TEXT:
James Busaka v Repulic [2014] KEHC 7266 (KLR) | Burglary | Esheria

James Busaka v Repulic [2014] KEHC 7266 (KLR)

Full Case Text

REPUBLIC OF KENYA

IN THE HIGH COURT OF KENYA AT ELDORET

HCRA NO. 61 OF 2012

Originally Eldoret Chief Magistrate's Criminal case No. 2954 of 2011

JAMES BUSAKA ….............................................................................APPELLANT

VS

REPULIC.............................................................................................RESPONDENT

(Being an appeal from the judgment of E.A. Obina, Senior Resident Magistrate, in Eldoret Chief Magistrate's Court, Criminal Case No. 2954 of 2011 delivered on 10 March 2011)

J U D G M E N T

The appellant was charged with the offence of Burglary and Stealing Contrary to Sections 304(2) and 279(b) of the Penal Code, Chapter 63, Laws of Kenya. There was an alternative count of Handling Stolen Goods, contrary to Section 322(1)and(2) of the Penal Code. He pleaded 'not guilty', and after a full trial, was convicted of the main offence. He has now appealed to this court against his conviction and sentence. As the first appellate court, this court has a duty to re-evaluate the evidence and determine whether the trial court arrived at a correct finding.

PW-1 was the complainant who testified that he was at his place of work on the 19th of August 2011. He went back to the house only to find it had been broken into and various items missing. These were a 3 1/2 inch mattress, his identity card, his ATM card (Equity  Bank) , a Kintes radio, a Nokia phone, and a National Bank Card. On 22nd August 2011, he received information from the sub-chief of the area that his properties had been recovered and he duly identified them.

DATA TO EXAMINE:
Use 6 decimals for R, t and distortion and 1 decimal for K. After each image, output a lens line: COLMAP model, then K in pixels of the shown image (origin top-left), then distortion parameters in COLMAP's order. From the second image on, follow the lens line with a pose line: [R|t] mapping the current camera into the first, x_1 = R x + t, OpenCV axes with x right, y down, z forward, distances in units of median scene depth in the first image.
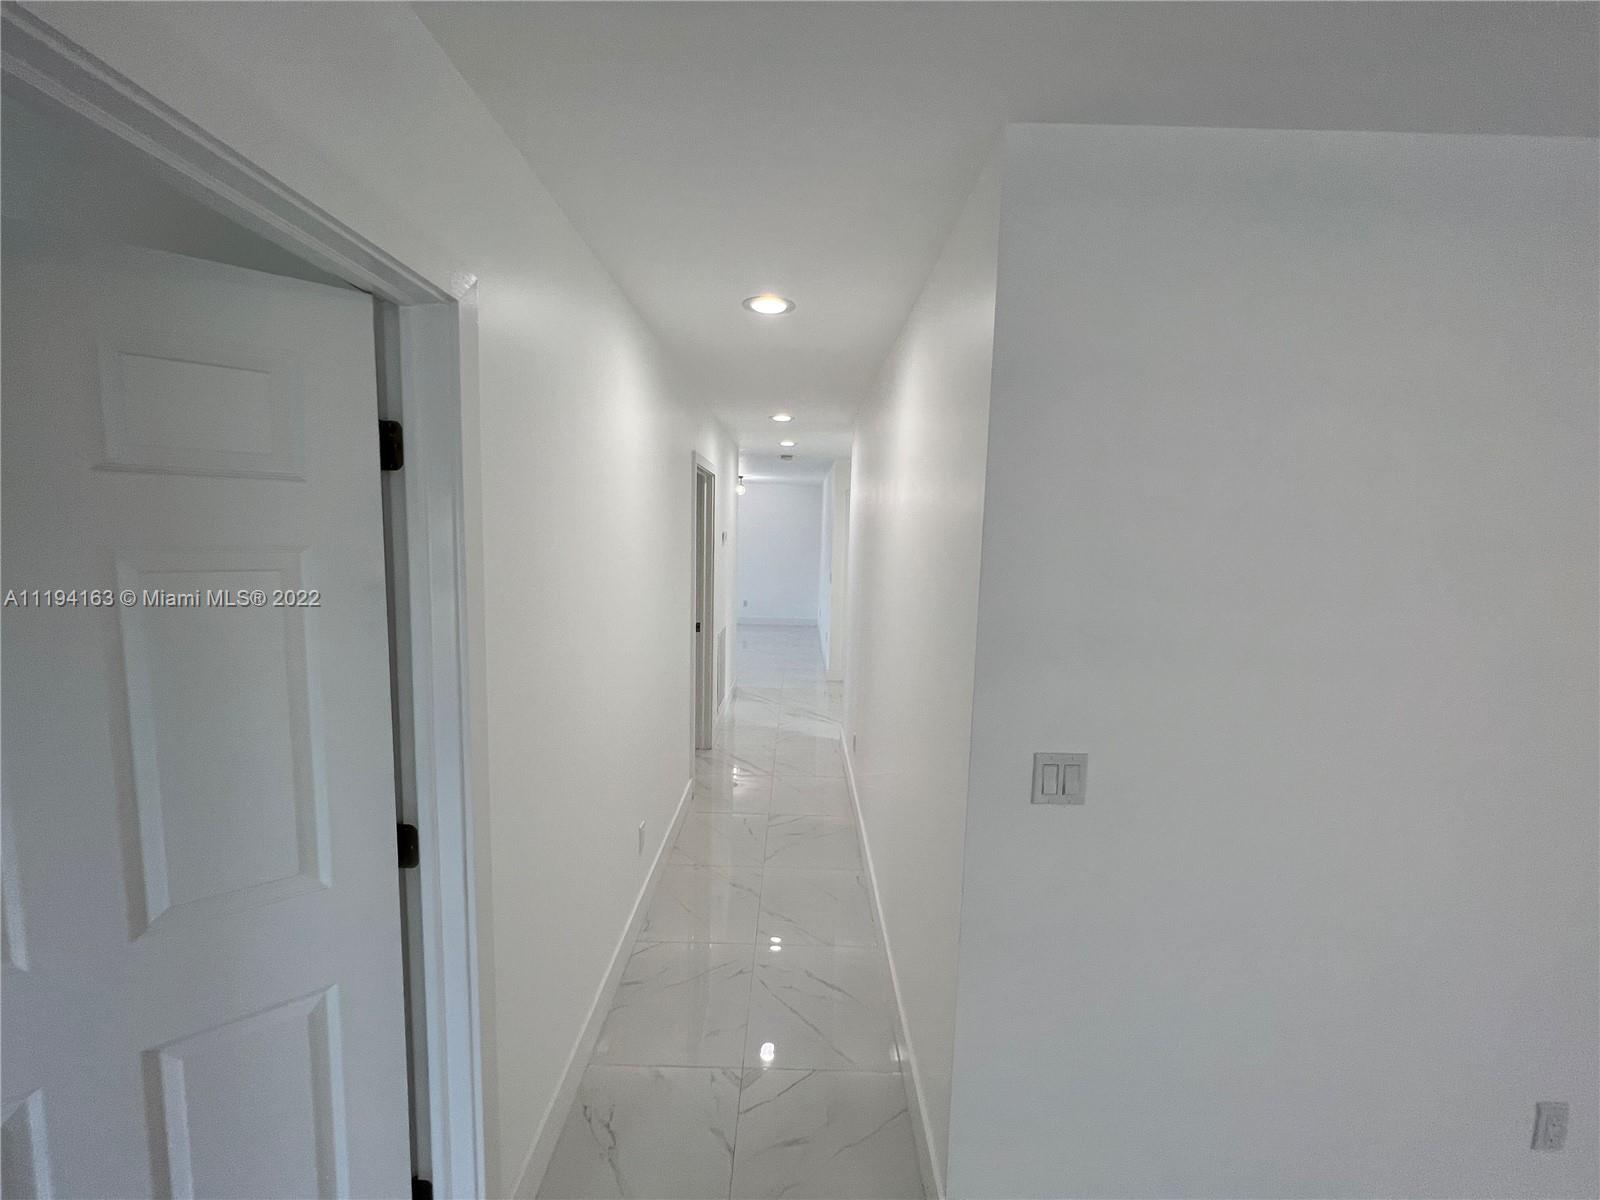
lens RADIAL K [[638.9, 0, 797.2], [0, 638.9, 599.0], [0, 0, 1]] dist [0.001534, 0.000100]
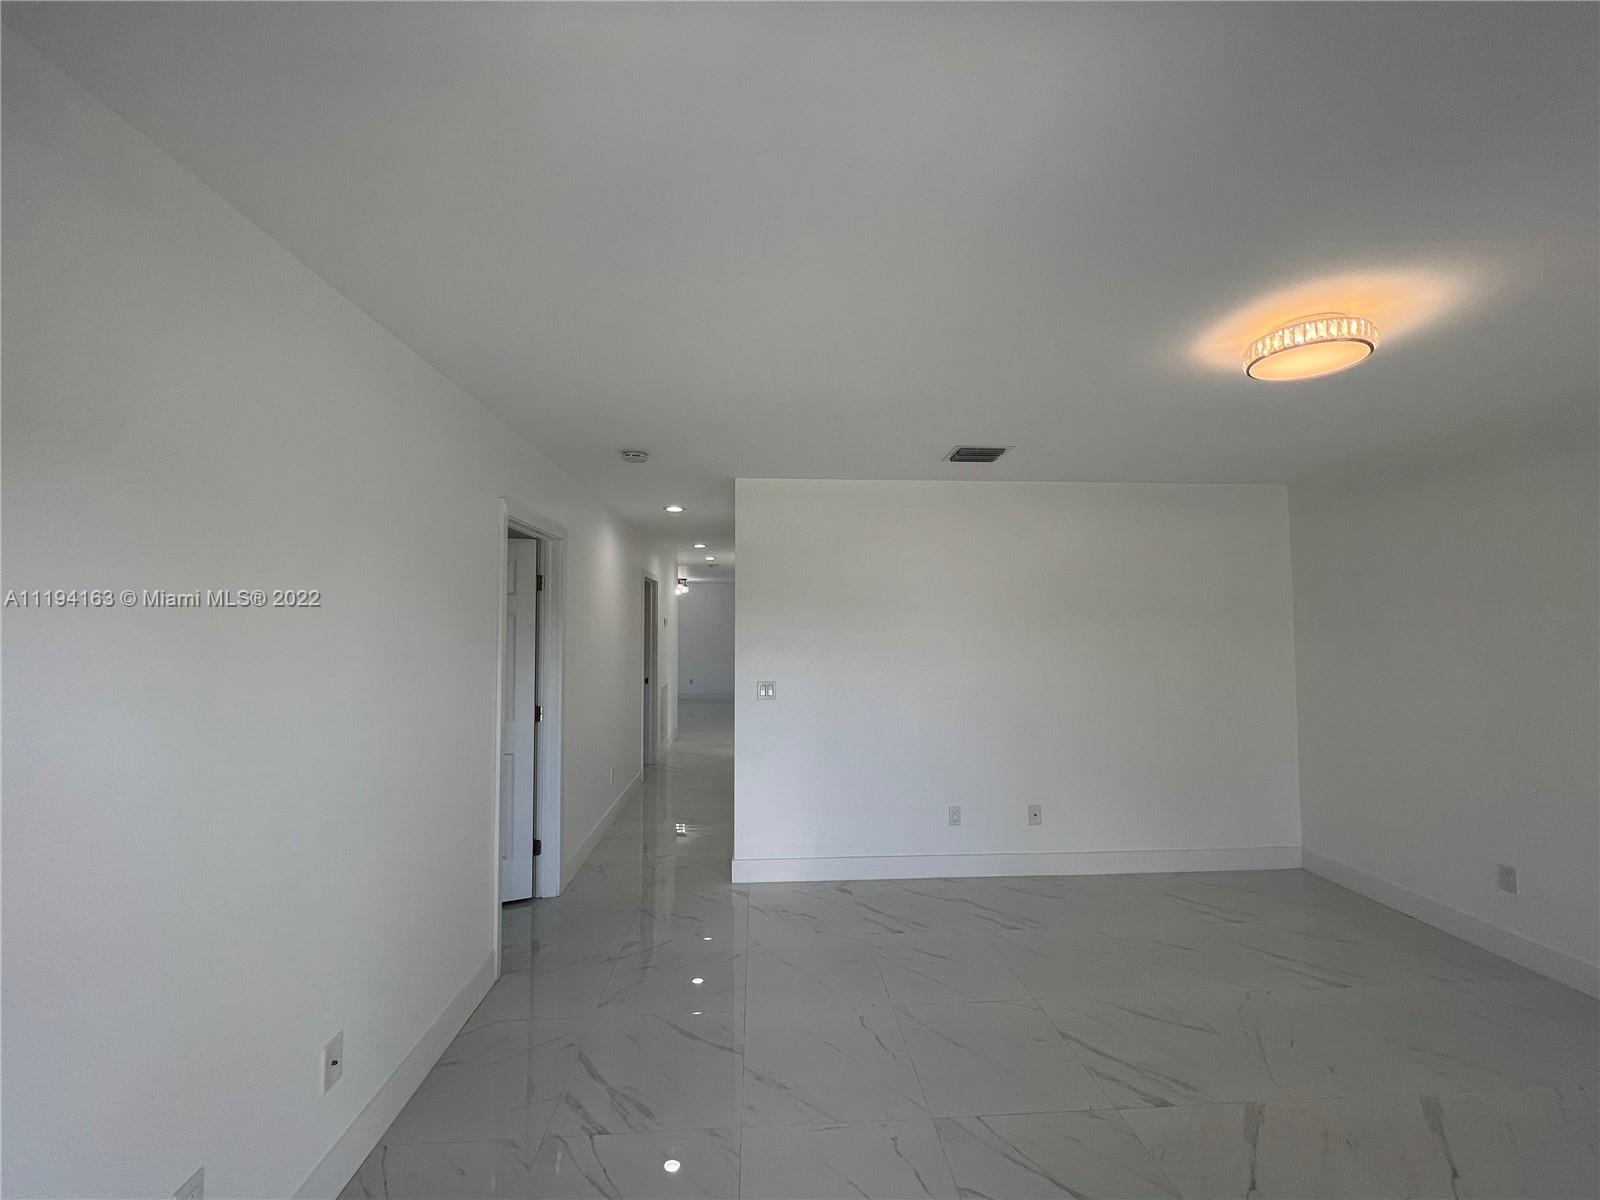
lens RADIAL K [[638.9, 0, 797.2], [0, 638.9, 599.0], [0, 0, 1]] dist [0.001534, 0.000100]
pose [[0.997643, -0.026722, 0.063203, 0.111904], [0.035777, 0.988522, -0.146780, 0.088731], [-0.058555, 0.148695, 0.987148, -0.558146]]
...
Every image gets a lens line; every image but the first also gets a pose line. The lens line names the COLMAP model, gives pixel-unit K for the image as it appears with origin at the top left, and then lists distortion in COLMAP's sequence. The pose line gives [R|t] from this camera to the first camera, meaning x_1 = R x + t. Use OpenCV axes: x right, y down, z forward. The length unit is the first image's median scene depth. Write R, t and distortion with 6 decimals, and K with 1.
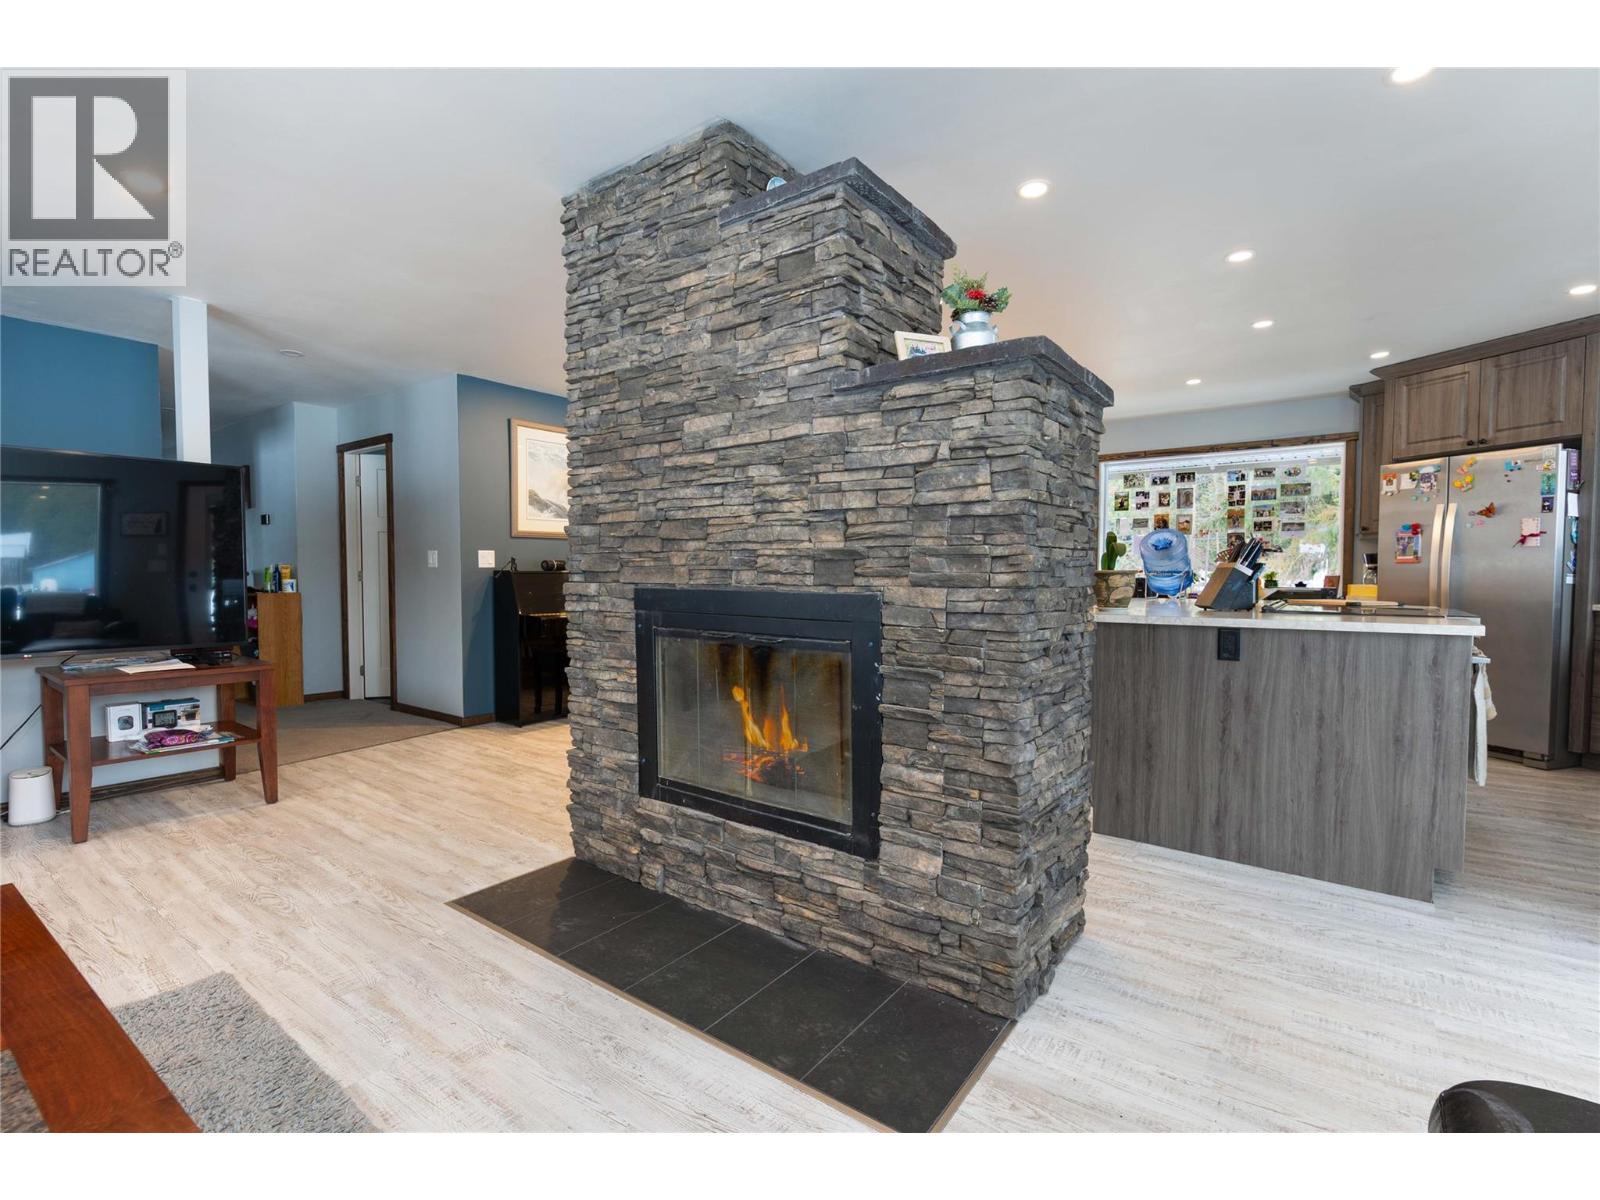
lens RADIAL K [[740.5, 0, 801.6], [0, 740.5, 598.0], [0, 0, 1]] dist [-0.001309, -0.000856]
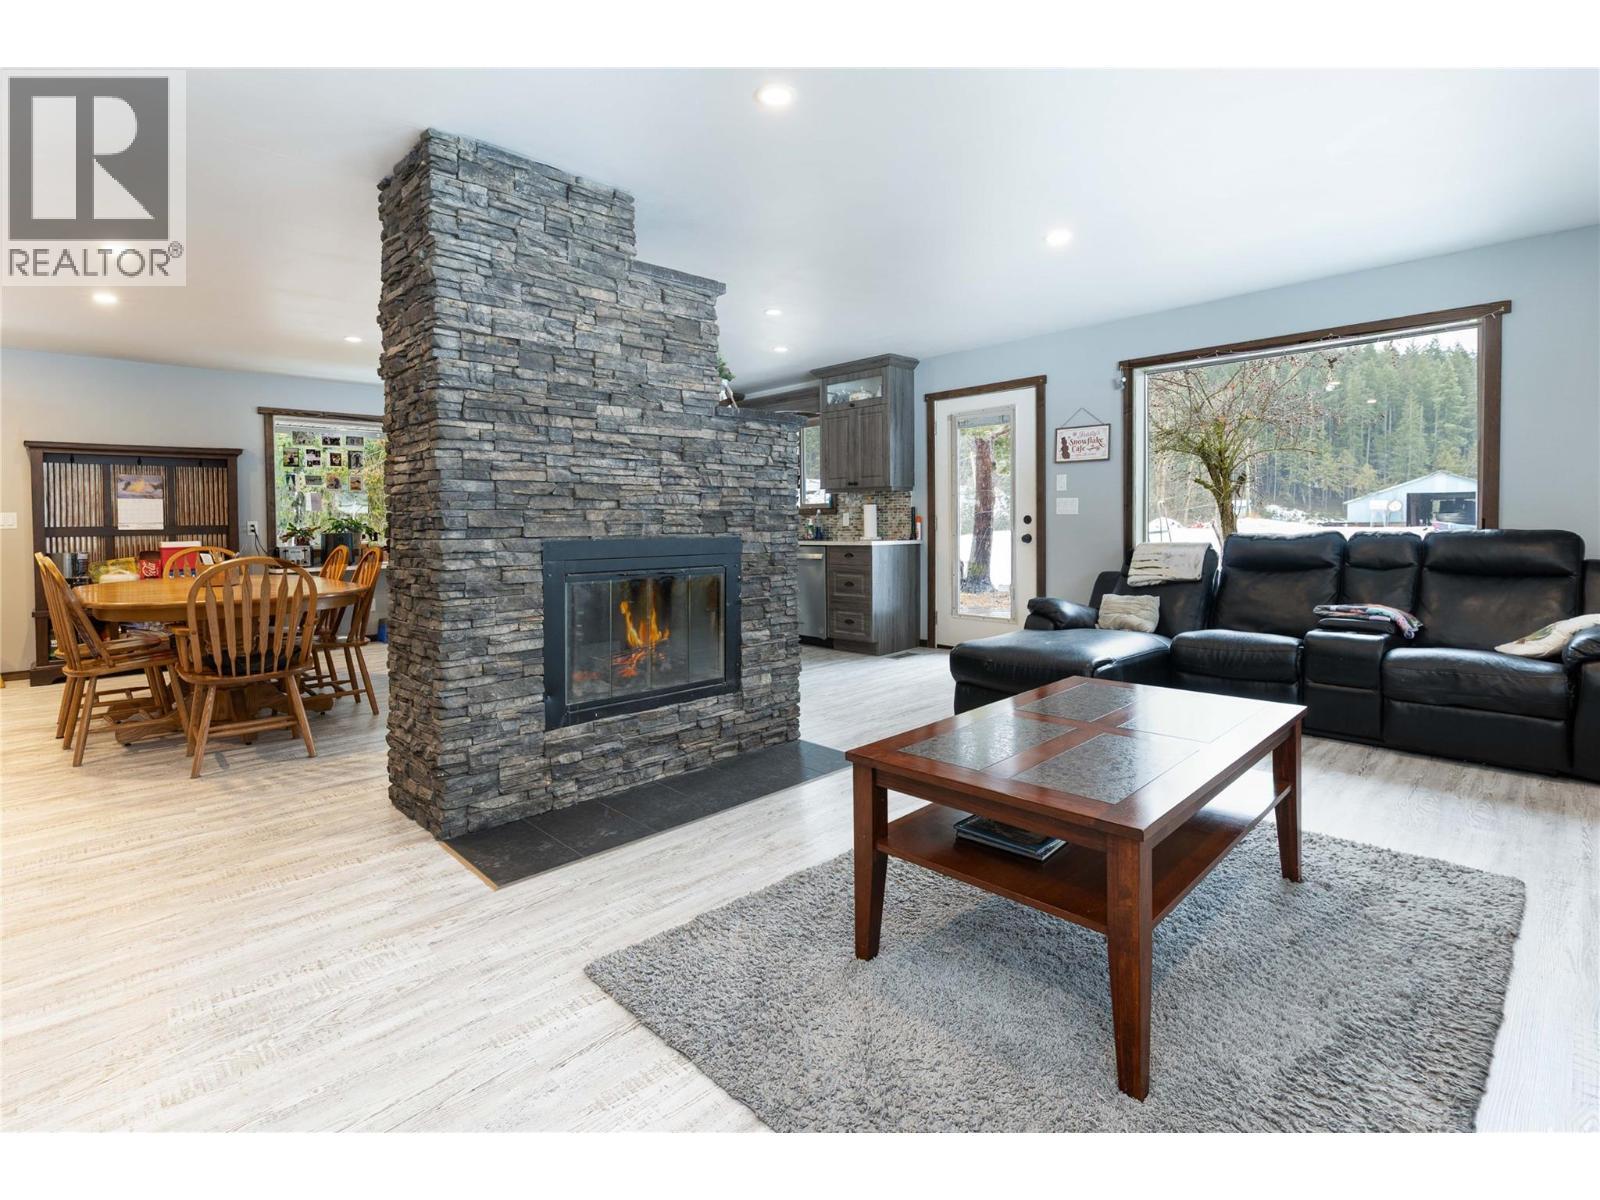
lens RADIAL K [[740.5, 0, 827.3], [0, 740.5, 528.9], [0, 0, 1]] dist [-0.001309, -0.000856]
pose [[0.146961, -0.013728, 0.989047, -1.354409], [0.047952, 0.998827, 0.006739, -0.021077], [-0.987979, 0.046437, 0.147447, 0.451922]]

QUESTIONS ON THE MATERIAL:
1. In the burglary appeal judgment, under which sections of the Penal Code was the appellant charged with Burglary and Stealing?
2. List every item the complainant found missing from his house, according to the burglary appeal judgment.
3. Resume the burglary appeal judgment from its last sentence and carry on in the same style.

RESPONSES IN ORDER:
1. Sections 304(2) and 279(b) of the Penal Code, Chapter 63, Laws of Kenya.

2.
- a 3 1/2 inch mattress
- his identity card
- his ATM card (Equity Bank)
- a Kintes radio
- a Nokia phone
- a National Bank Card

3.
PW-2 testified that that the accused, on the day after the incident, was seen with a mattress, which he claimed he had purchased from one Mama Tabitha, but the said Mama Tabitha refuted this.

PW-3 testified that on 22nd August 2011, a meeting was held in the neighbourhood of the complainant, to determine who had stolen from the complainant. The accused was confronted about the mattress but he appeared shifty and the neighbours became convinced that he was the burglar. They attempted to lynch him but PW-3 rushed to the police who came and arrested him together with the mattress.

PW-4 was the assistant chief of the area. He testified that he was called by an aunt to the accused who informed him that the accused had been arrested with a mattress and was about to be lynched but was saved by the police. The assistant chief went to the scene and called the police who came. Together, they opened the house of the appellant and found the stolen items.

PW-5 was the investigating officer. He testified how he first went to the scene when the appellant was about to be lynched and how he arrested him with the stolen mattress. He later visited the scene after PW-4 had called the police. Together with PW-4, they found the stolen items in the house of the appellant.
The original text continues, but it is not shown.